People across Iraq protest electricity shortages during Ramadan
ERBIL (Kurdistan 24) - Large demonstrations took place on Friday in several Iraqi cities, including Baghdad, with crowds protesting electricity shortages in the holy month of Ramadan.
Rising temperatures in the country lead to increased air conditioning usage, putting extra strain on the nation's beleaguered power infrastructure. Iraqis observing Ramadan refrain even from drinking water for almost 16 hours per day and are greatly affected by the shutdowns.
Electricity cuts have been frequent in Iraq as the national system is unable to provide the required amount of energy in times of extreme heat, especially in the sweltering central and southern provinces.
For nearly a week, Iraqis have been taking to the streets at night in many cities to protest against repeated electricity cuts.
Prominent cities with large numbers of protesters include Najaf and Karbala, both holy cities to Shia Muslims. In the city of Nasiriyah, people protest on almost a daily basis, raising banners condemning rampant corruption and the lack of electricity.
Nearly 15 years after the fall of the Iraqi authoritarian government, basic electricity needs have yet to be met in a country where temperatures reach 50 degrees Celsius in the summer.
As summer temperatures go up each spring, public ire grows and is directed at Iraqi officials, widely seen as unwilling or uninterested in providing needed services, despite billions in oil revenue.
Iraq is the second largest oil producer in the Organization of Petroleum Exporting Countries (OPEC), with Saudi Arabia taking the top position. It has the current capacity to produce about 5 million bpd but now produces 4.45 million bpd as part of OPEC's plan to limit oil supply.
According to official reports, the Iraqi government spent about $40 billion to reform the electricity sector but witnessed little improvement due to mismanagement, inadequate maintenance, ever-increasing demand, and the aforementioned corruption.
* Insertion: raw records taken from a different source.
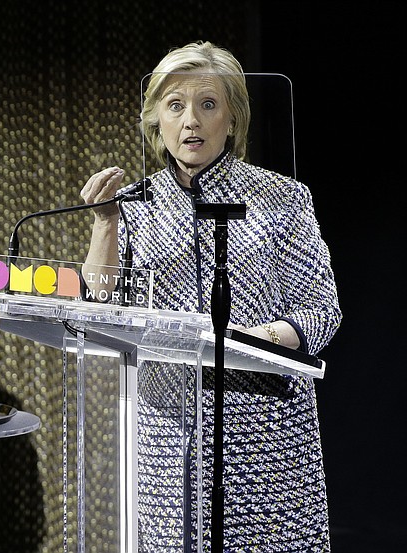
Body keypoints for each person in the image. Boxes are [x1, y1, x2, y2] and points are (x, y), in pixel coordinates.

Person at [80, 41, 341, 551]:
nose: (190, 122)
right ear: (156, 119)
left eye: (207, 104)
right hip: (167, 432)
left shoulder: (281, 197)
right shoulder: (134, 204)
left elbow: (320, 310)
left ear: (232, 119)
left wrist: (255, 339)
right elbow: (102, 305)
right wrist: (105, 223)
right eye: (175, 106)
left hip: (263, 431)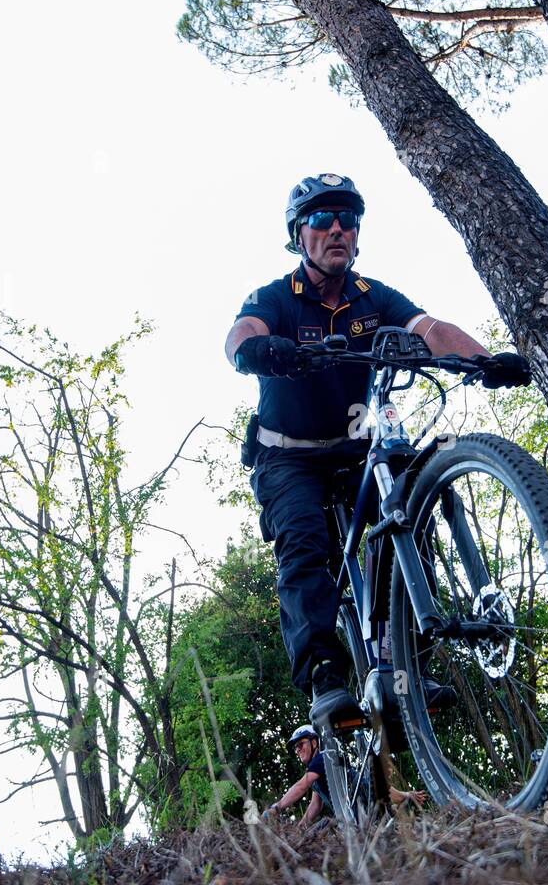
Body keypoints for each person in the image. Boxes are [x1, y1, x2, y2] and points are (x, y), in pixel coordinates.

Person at [224, 173, 531, 729]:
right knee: (304, 543)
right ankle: (325, 678)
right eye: (321, 219)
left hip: (357, 446)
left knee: (407, 511)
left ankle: (403, 659)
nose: (336, 228)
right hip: (288, 455)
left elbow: (431, 328)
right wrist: (261, 349)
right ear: (300, 235)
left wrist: (485, 361)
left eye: (347, 218)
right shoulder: (275, 297)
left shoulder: (375, 297)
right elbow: (240, 335)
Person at [264, 724, 429, 826]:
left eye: (301, 744)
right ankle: (401, 808)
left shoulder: (322, 758)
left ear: (314, 742)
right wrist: (301, 828)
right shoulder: (316, 771)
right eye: (296, 748)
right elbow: (315, 805)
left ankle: (406, 798)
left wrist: (277, 808)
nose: (298, 750)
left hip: (365, 797)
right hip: (356, 814)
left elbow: (301, 786)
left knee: (378, 789)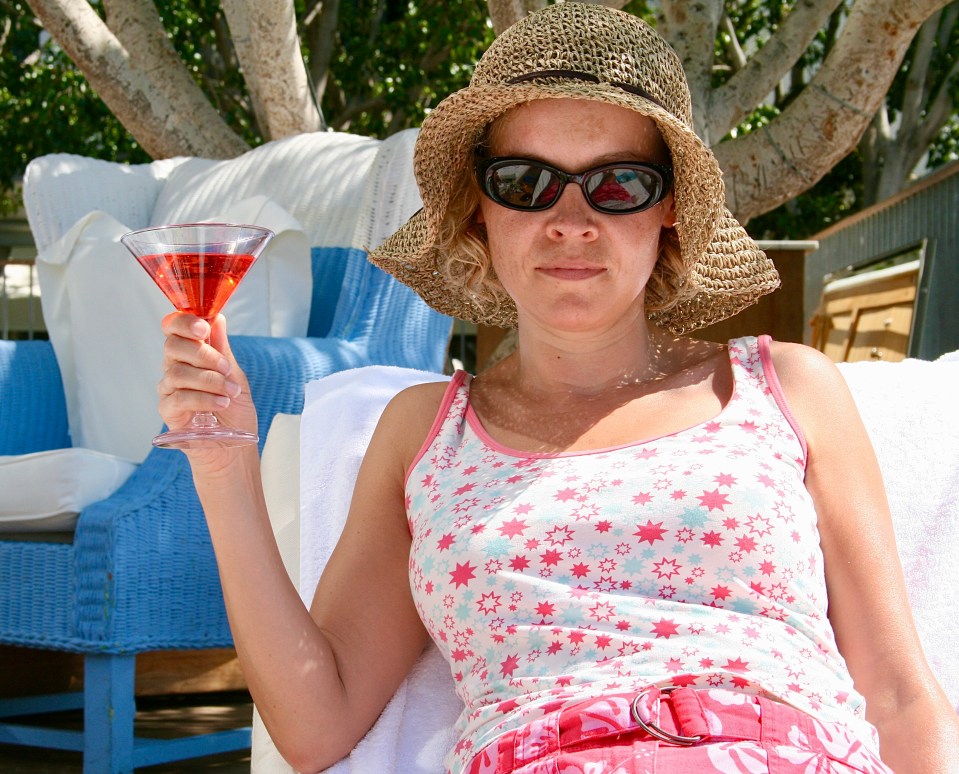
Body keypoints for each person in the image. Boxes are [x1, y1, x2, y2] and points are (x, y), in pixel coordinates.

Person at [158, 4, 959, 772]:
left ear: (669, 206)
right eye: (525, 181)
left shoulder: (783, 387)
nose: (571, 220)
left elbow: (898, 694)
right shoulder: (425, 433)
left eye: (618, 186)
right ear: (479, 207)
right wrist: (223, 465)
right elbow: (315, 725)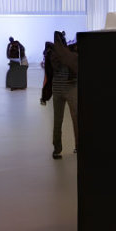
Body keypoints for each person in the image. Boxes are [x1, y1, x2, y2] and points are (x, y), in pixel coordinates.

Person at [49, 30, 78, 159]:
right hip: (68, 88)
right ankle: (58, 148)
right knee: (70, 119)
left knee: (61, 120)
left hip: (62, 88)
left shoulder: (56, 52)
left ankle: (57, 149)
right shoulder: (65, 52)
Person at [40, 39, 54, 105]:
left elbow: (44, 62)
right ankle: (44, 97)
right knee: (48, 82)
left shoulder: (46, 53)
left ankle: (44, 97)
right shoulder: (50, 52)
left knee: (46, 82)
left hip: (47, 70)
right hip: (50, 71)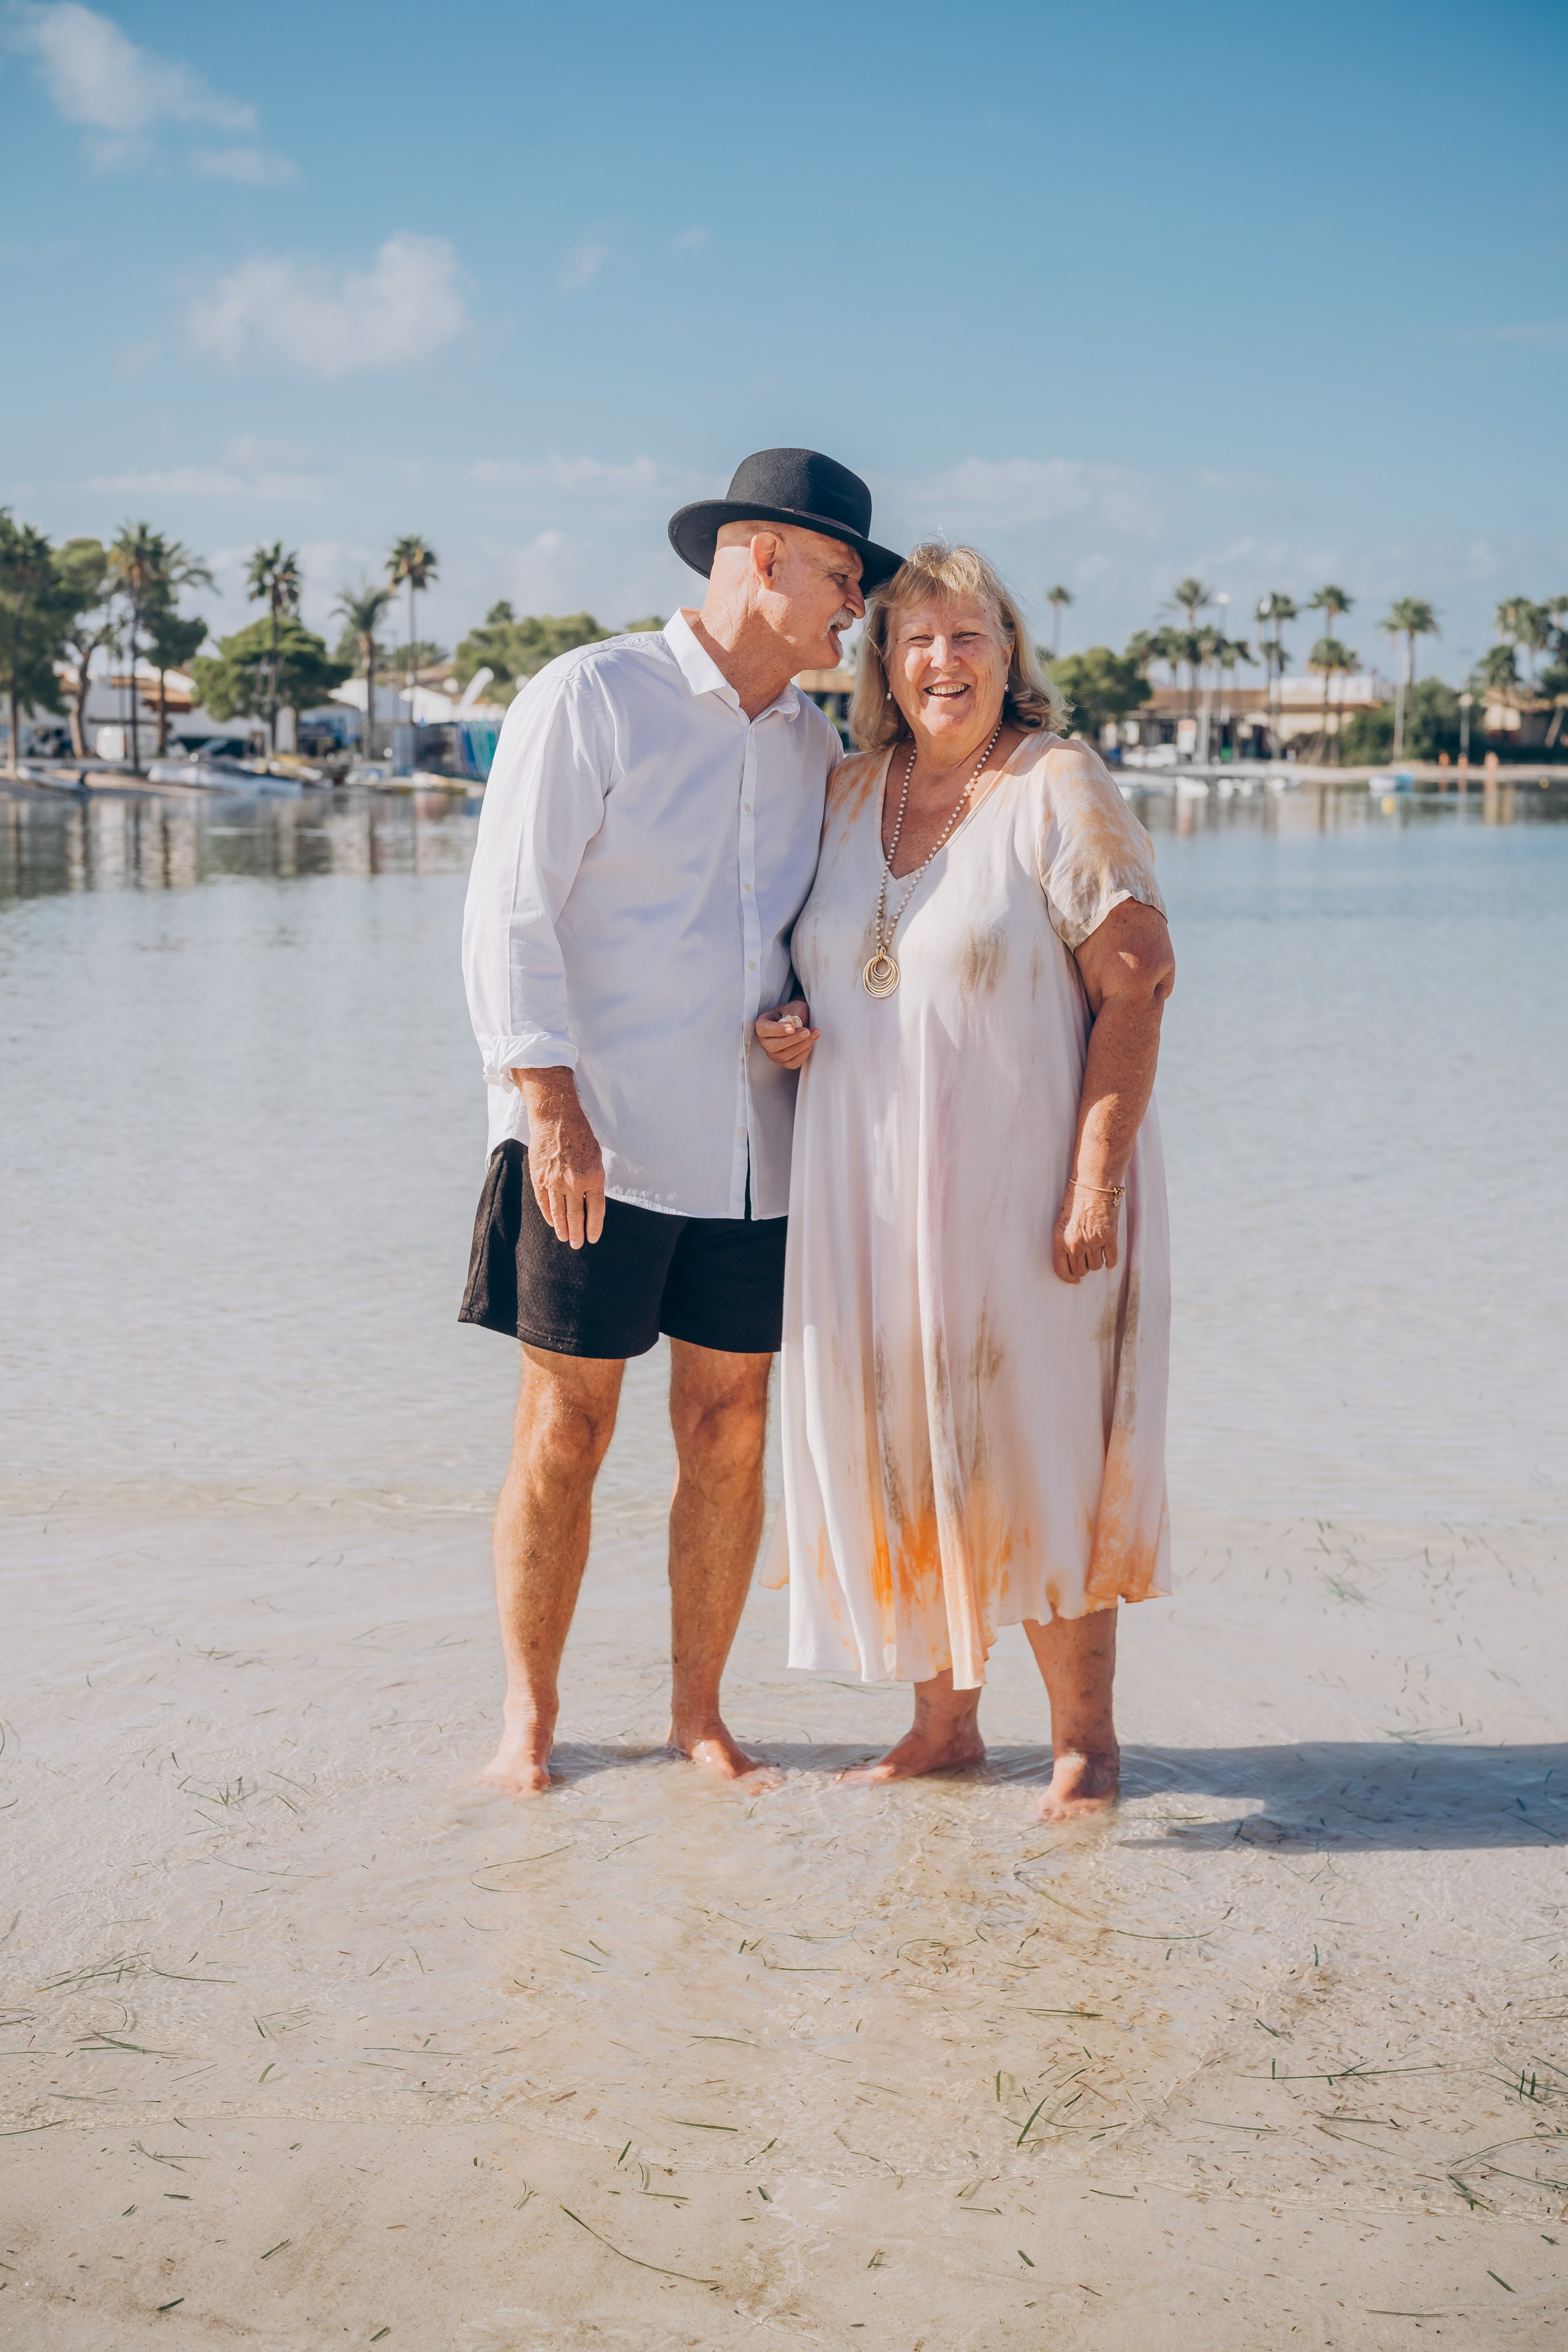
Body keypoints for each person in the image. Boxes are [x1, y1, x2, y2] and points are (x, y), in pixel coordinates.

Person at [459, 449, 903, 1796]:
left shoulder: (811, 743)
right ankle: (528, 1721)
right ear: (760, 556)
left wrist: (797, 1016)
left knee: (729, 1427)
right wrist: (549, 1104)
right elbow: (507, 912)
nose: (856, 614)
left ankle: (695, 1714)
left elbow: (792, 938)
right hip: (592, 1135)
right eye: (842, 578)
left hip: (754, 1155)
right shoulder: (592, 695)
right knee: (565, 1430)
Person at [757, 542, 1174, 1820]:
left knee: (1038, 1449)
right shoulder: (839, 792)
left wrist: (1092, 1179)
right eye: (916, 636)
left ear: (1008, 655)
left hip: (1021, 1189)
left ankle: (1084, 1748)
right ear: (884, 660)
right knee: (904, 1446)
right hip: (866, 1195)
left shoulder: (1054, 783)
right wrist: (790, 1025)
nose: (942, 659)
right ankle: (942, 1726)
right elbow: (823, 961)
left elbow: (1138, 977)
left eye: (968, 636)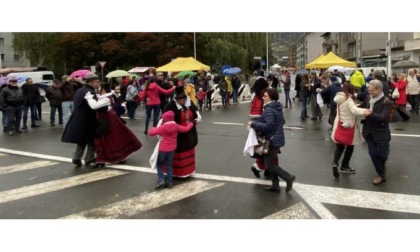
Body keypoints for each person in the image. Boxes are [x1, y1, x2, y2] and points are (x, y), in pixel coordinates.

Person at [248, 88, 295, 193]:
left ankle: (288, 177)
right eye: (263, 96)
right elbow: (282, 121)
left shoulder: (269, 109)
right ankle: (275, 185)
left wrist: (253, 124)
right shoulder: (276, 107)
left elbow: (268, 126)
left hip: (271, 141)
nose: (263, 98)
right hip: (276, 138)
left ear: (271, 97)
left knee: (270, 165)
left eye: (265, 96)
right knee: (270, 163)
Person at [61, 73, 105, 168]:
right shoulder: (90, 92)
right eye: (97, 82)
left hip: (78, 118)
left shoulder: (80, 90)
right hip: (88, 119)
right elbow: (95, 106)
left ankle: (76, 157)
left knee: (81, 140)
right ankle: (89, 159)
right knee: (92, 140)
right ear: (92, 82)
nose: (98, 84)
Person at [93, 82, 142, 166]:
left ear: (103, 89)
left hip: (108, 120)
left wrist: (88, 98)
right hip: (107, 119)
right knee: (110, 139)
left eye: (99, 87)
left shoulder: (106, 97)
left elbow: (94, 106)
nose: (98, 89)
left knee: (110, 139)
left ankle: (113, 156)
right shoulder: (104, 96)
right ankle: (103, 158)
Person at [331, 83, 372, 178]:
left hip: (340, 124)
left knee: (340, 145)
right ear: (351, 90)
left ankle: (335, 162)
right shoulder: (349, 99)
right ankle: (345, 166)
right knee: (350, 146)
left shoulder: (339, 97)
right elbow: (354, 110)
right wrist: (366, 111)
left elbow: (347, 108)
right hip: (350, 125)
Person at [148, 110, 194, 189]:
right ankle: (169, 182)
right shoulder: (176, 126)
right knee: (169, 165)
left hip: (163, 149)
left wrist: (154, 128)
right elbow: (185, 129)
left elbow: (151, 133)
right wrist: (191, 123)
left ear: (164, 119)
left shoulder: (162, 128)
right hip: (172, 149)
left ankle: (161, 179)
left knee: (159, 164)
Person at [162, 86, 201, 177]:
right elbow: (164, 118)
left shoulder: (189, 103)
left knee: (189, 149)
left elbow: (197, 113)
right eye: (180, 100)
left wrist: (196, 119)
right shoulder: (171, 105)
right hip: (177, 134)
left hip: (190, 133)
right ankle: (177, 173)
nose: (182, 101)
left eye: (183, 99)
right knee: (178, 152)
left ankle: (188, 171)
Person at [359, 80, 393, 185]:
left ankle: (381, 168)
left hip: (382, 132)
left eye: (372, 90)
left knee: (383, 156)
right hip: (368, 131)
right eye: (369, 90)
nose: (370, 92)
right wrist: (351, 106)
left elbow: (383, 117)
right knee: (373, 153)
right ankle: (381, 175)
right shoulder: (368, 97)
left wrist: (369, 113)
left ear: (379, 89)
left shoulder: (387, 102)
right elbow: (362, 106)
In Iraq’s capital, some neighborhoods see power for only three hours a day, prompting many Iraqis to threaten to organize sit-in campaigns.
On Friday, university students staged a protest outside Karbala University to demand the release of one of their own arrested earlier in the week for participating in the demonstrations.
Many also took to the streets of the city of Kut and the main oil-producing province of Basra, Iraq's port on the Persian Gulf. In the latter, dozens of roads were blocked by blazing tires, set alight by residents to express anger at the shortages.
Iraq's electricity grid was severely damaged in the 1990s and further degraded during the 2003 US attack on the country. This has left most Iraqis to pay high prices to those that run private neighborhood diesel-powered generators for some limited relief.
The semi-autonomous Kurdistan Region has been suffering from the same crisis, but the average electricity supply provided is much higher than the rest of Iraq.
Recently, the Kurdistan Regional Government (KRG) announced that the government would provide 24 hours of electricity during the month of Ramadan with the help of local electricity generators installed in different neighborhoods across the region.
In addition to electricity, Iraq suffers from a chronic lack of other services, including water and sanitation.